Cidades CENSO DE PRIMATAS
Alta Floresta terá primeiro censo de primatas para avaliar população de macacos no perímetro urbano
Alta Floresta terá primeiro censo de primatas para avaliar população de macacos no perímetro urbano
08/09/2026 11h30
Por: Redação Fonte: Gazeta Digital
Ivã Schuster

Alta Floresta terá o primeiro censo de primatas para avaliar a população de macacos existente no perímetro urbano. A cidade, no norte de Mato Grosso, mantém grandes fragmentos de floresta amazônica nativa dentro da área urbana, o que sustenta uma grande população de primatas e outros animais da fauna da Amazônia. Os macacos interagem com a população e podem ser avistados nas ruas, nos bairros e até no comércio.

 

O levantamento, realizado pelo projeto Reconecta em parceria com a Universidade do Estado de Mato Grosso (Unemat), já foi concluído neste ano e está em fase de avaliação dos dados. A proposta é que o censo seja realizado e entregue todos os anos.

 

O censo percorreu quatro fragmentos florestais urbanos e peri-urbanos: Reserva Surucuá, Fazenda Anacã, Parque Zoobotânico e Refúgio dos Padres. Em cada área, o trabalho durou cinco dias. A equipe usou duas metodologias: transecto linear e drone com câmera térmica. No transecto, os pesquisadores percorrem as trilhas devagar, com botas, para não fazer barulho e não atrapalhar a detecção dos animais e de suas vocalizações. O drone térmico identifica o calor dos animais durante o sobrevoo das áreas florestais.

 

O levantamento, realizado neste ano pelo Projeto Reconecta em parceria com a Universidade do Estado de Mato Grosso (Unemat) e com a Universidade Federal de Viçosa (UFV), já foi concluído e encontra-se em fase de análise dos dados. A colaboração com a UFV ocorre por meio do Prof. Dr. Fabiano Melo, especialista reconhecido nacional e internacionalmente pelo uso de drones termais em pesquisas com primatas.

 

Luan Goebel, biólogo, pesquisador de pós-doutorado da Universidade Federal do Pará (UFPA) e pesquisador associado ao Instituto Reconecta, explica o que é observado em cada área: quais espécies de primatas estão presentes nos fragmentos florestais, quantos indivíduos existem, do que os animais estão se alimentando e quais são os seus comportamentos. Cada encontro com um grupo de macacos vira registro com hora, espécie, distância da trilha, atividade e coordenadas geográficas. "Essas informações são fundamentais para conhecermos melhor o tamanho, a distribuição e a situação dessas populações nos fragmentos florestais do município", diz o pesquisador.

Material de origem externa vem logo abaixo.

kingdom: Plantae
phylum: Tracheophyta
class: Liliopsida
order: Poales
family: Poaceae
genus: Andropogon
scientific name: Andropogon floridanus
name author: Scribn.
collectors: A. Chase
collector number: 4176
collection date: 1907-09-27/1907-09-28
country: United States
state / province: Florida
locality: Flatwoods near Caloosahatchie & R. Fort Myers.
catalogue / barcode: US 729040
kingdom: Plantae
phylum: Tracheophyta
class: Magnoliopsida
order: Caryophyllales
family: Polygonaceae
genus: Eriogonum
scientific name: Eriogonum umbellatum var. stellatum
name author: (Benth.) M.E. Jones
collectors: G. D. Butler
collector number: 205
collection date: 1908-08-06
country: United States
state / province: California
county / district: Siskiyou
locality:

As seis espécies de primatas previstas para a região foram registradas nas áreas amostradas: bugio-vermelho (Alouatta puruensis), macaco-aranha (Ateles chamek), macaco-prego (Sapajus apella), mico-de-Schneider (Mico schneideri), macaco-da-noite (Aotus azarae) e zogue-zogue-de-Alta-Floresta (Plecturocebus grovesi).

 

O resultado será publicado em breve e fara parte de um monitoramento de longo prazo em Alta Floresta. Esses dados poderão apoiar as atividades futuras do programa Alta Floresta Não Atropela.

 

Além disso, serão compartilhados com a Fazenda Anacã, a Reserva Surucuá (FEC), a Prefeitura de Alta Floresta, o projeto Reconecta e a Unemat. As informações devem orientar a definição de novos pontos para instalação de pontes artificiais, a criação de corredores ecológicos e ações de reflorestamento, além de permitir que estudantes da Unemat continuem acompanhando e monitorando as populações.

 

Fernanda Abra, bióloga e coordenadora do projeto Reconecta, afirma que o censo, iniciado em 2026 e repetido nos próximos anos, permitirá entender a dinâmica da população ao longo dos anos com as mudanças da paisagem em Alta Floresta.

 

A convivência entre macacos e moradores motivou a prefeitura a lançar a campanha "Alta Floresta não alimenta animais silvestres". A ação orienta a população a não oferecer comida aos primatas. José Alessandro Rodrigues, da Secretaria de Meio Ambiente e Desenvolvimento Sustentável, conta que pessoas levavam comida pronta e restos de jantar para os animais. A campanha busca evitar a transmissão de doenças entre animais e humanos e entre animais silvestres e domésticos. Alimentos industrializados, com óleo, sal e açúcar, não fazem parte da dieta dos primatas.
"A pessoa não imaginava o tamanho do impacto que estaria causando a longo prazo nesses animais", diz.